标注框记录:
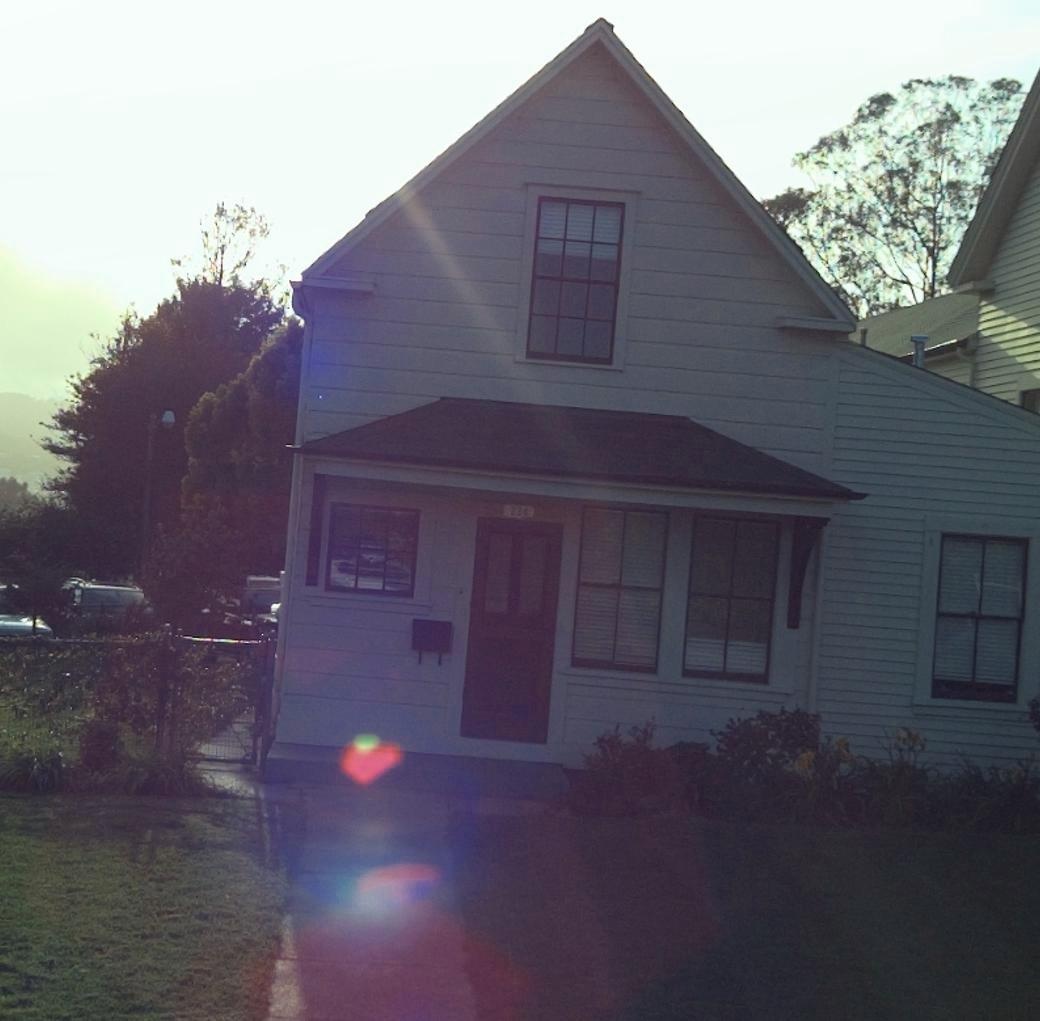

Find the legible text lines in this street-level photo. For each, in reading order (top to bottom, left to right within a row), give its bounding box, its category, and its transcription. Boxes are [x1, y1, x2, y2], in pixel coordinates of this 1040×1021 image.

[507, 505, 530, 518] StreetNumber: 234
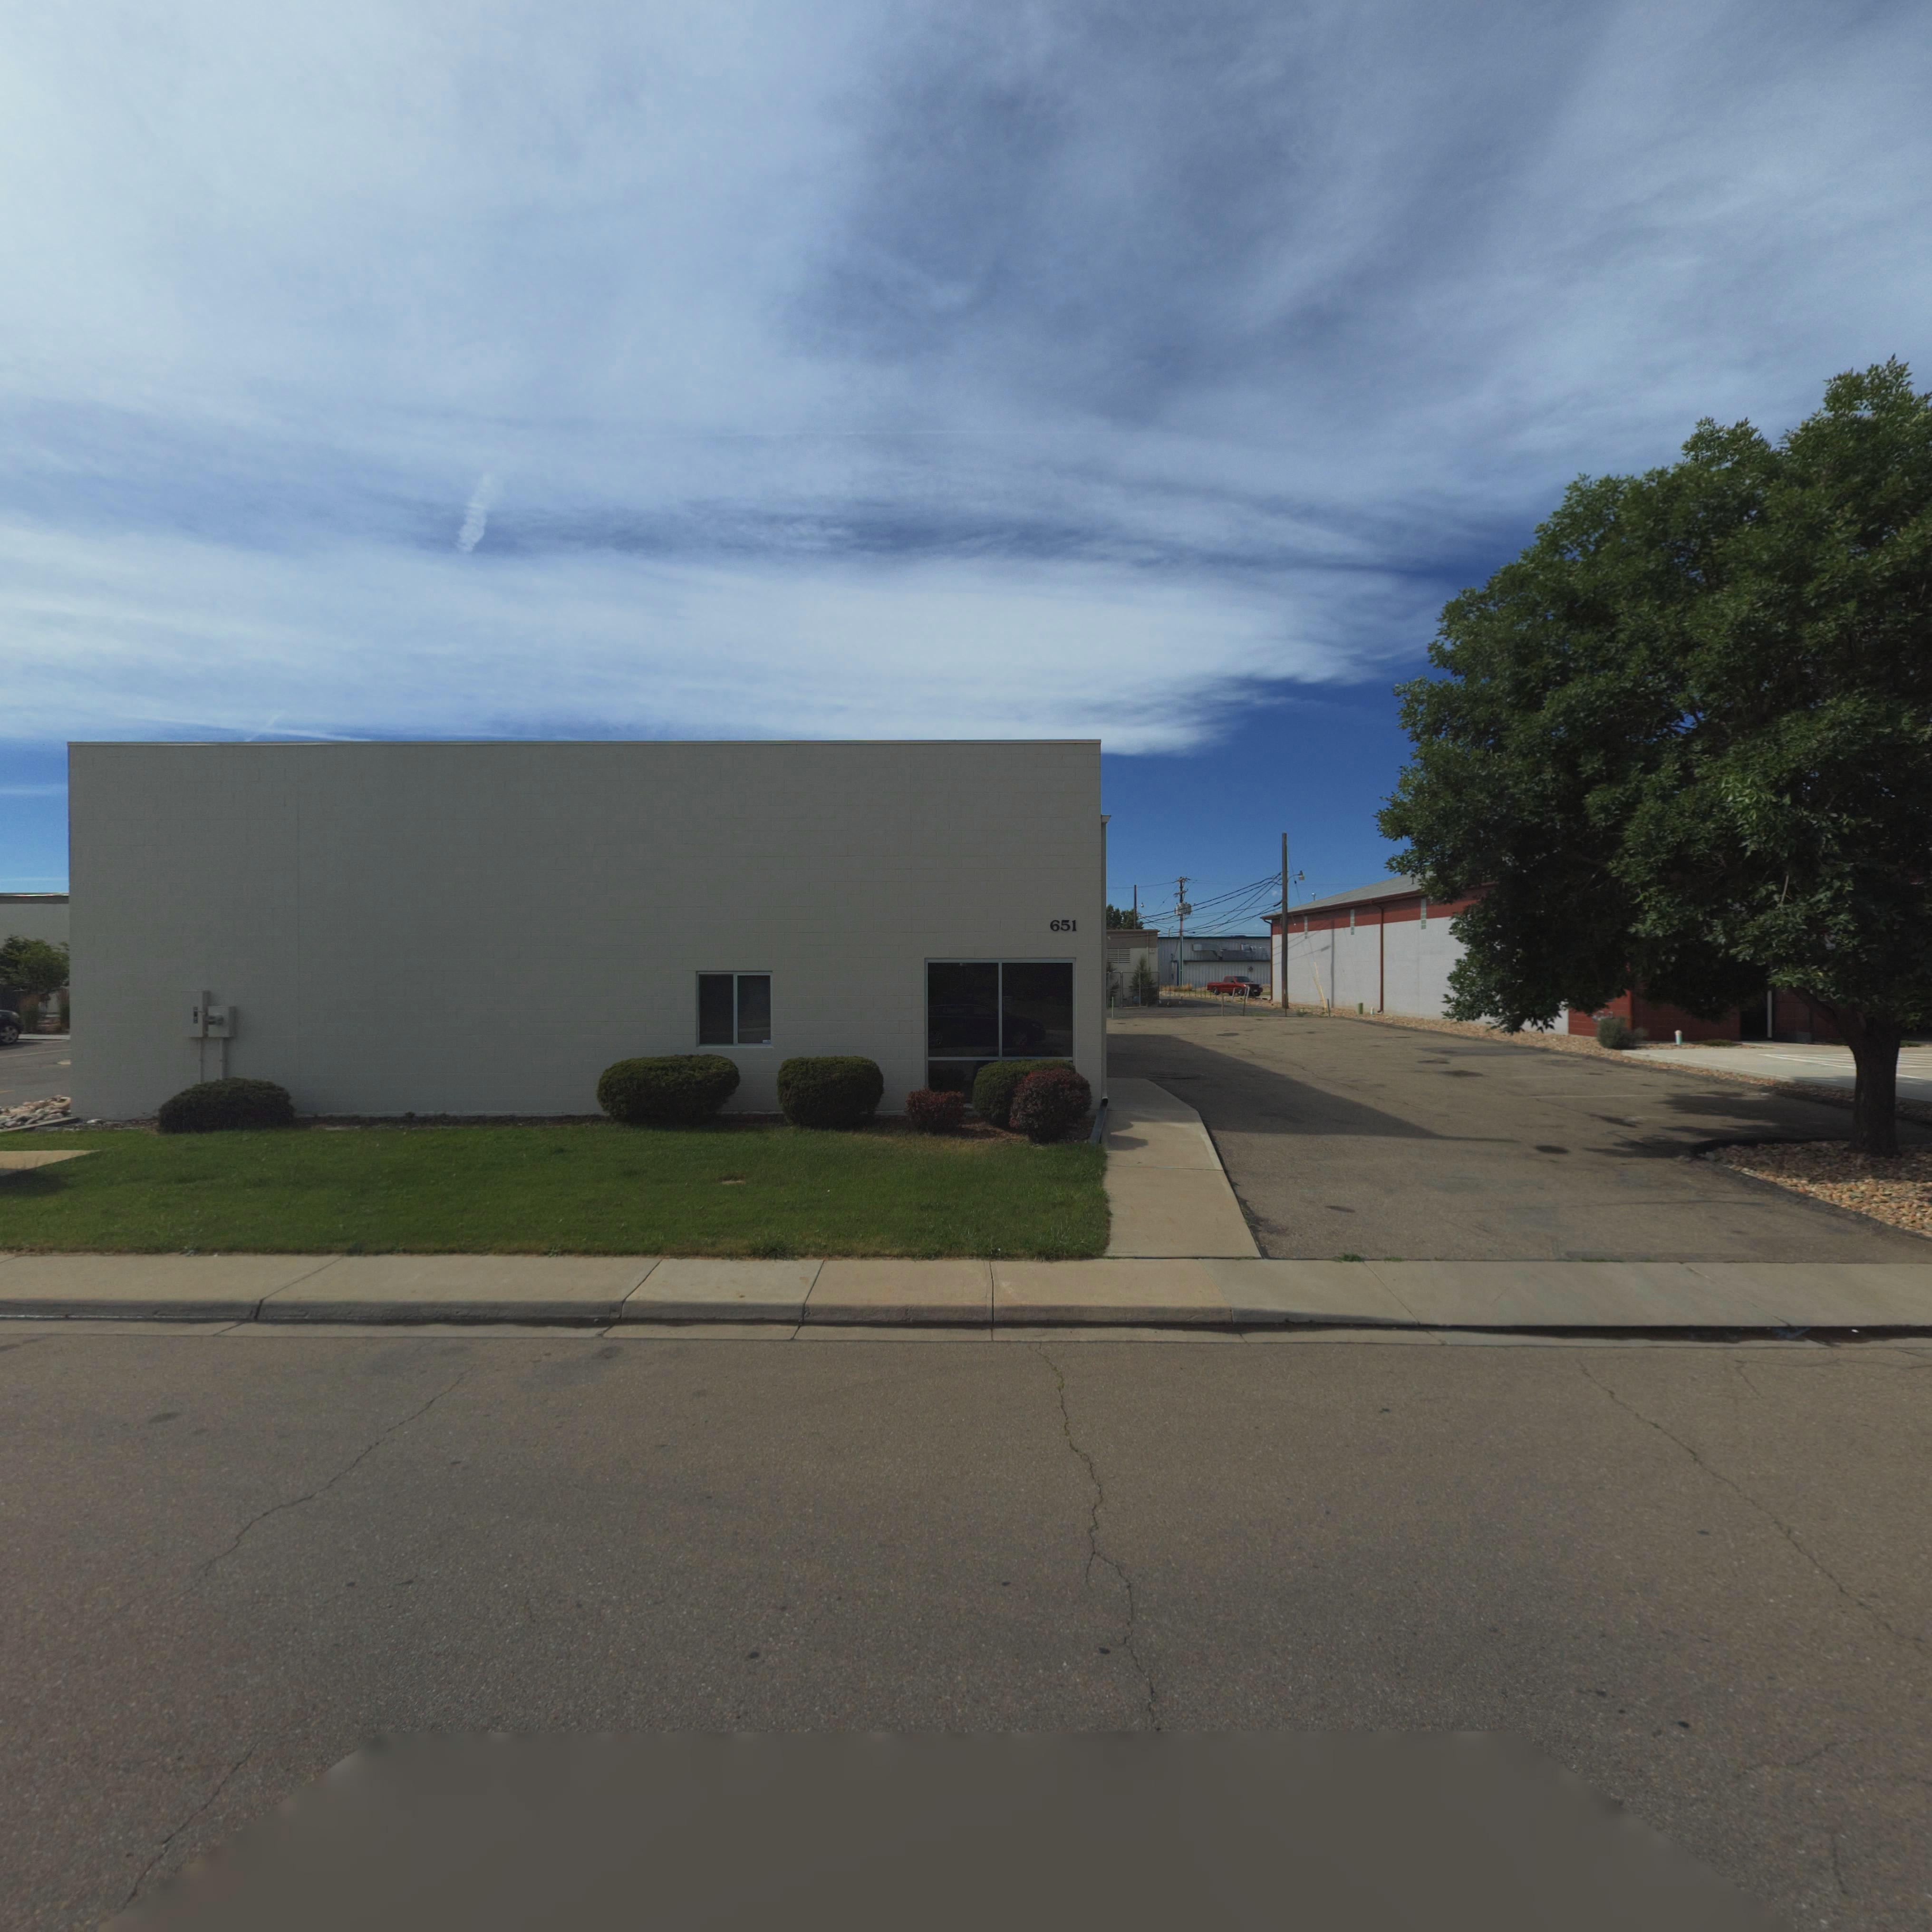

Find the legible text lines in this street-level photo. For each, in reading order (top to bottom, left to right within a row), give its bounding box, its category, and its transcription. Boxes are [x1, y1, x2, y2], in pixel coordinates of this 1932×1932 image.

[1050, 919, 1077, 931] StreetNumber: 651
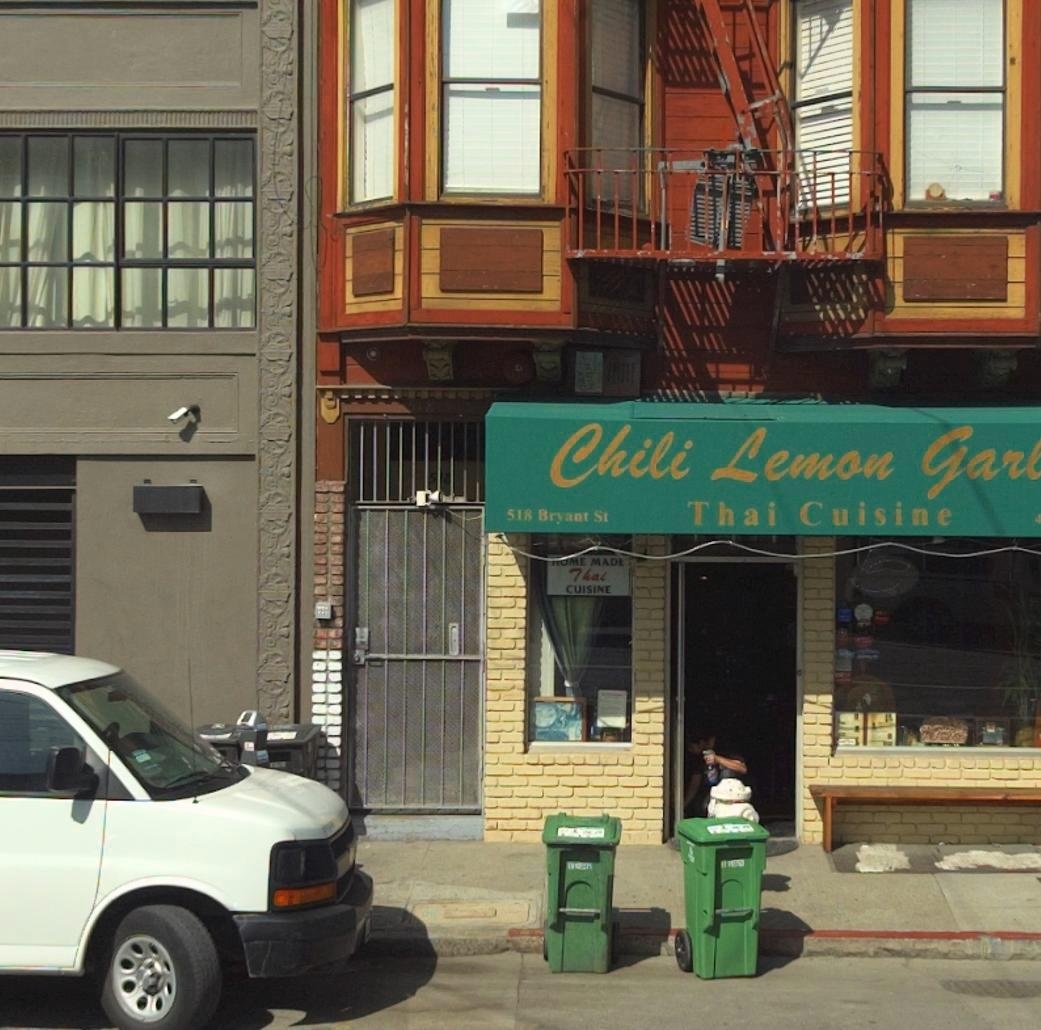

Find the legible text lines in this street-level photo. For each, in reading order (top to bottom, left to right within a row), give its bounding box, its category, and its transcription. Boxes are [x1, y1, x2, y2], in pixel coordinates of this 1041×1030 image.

待解问题: 请将以上全部记录改写成编号列表，空行不计入；答案中不要包含图片。

解答:
1. Find the legible text lines in this street-level photo. For each, in reading order (top to bottom, left to right within a row), give its bounding box, its category, and its transcription. Boxes are [x1, y1, x2, y2], in pixel coordinates of this 1040×1021 image.
2. [507, 505, 530, 518] StreetNumber: 234
3. Find the legible text lines in this street-level photo. For each, in reading order (top to bottom, left to right within a row), give its bounding box, its category, and its transcription. Boxes are [x1, y1, x2, y2], in pixel coordinates of this 1932×1932 image.
4. [1050, 919, 1077, 931] StreetNumber: 651
5. Find the legible text lines in this street-level photo. For each, in reading order (top to bottom, left to right within a row), give its bounding box, its category, and its transcription. Boxes are [x1, y1, x2, y2], in pixel coordinates of this 1041×1030 image.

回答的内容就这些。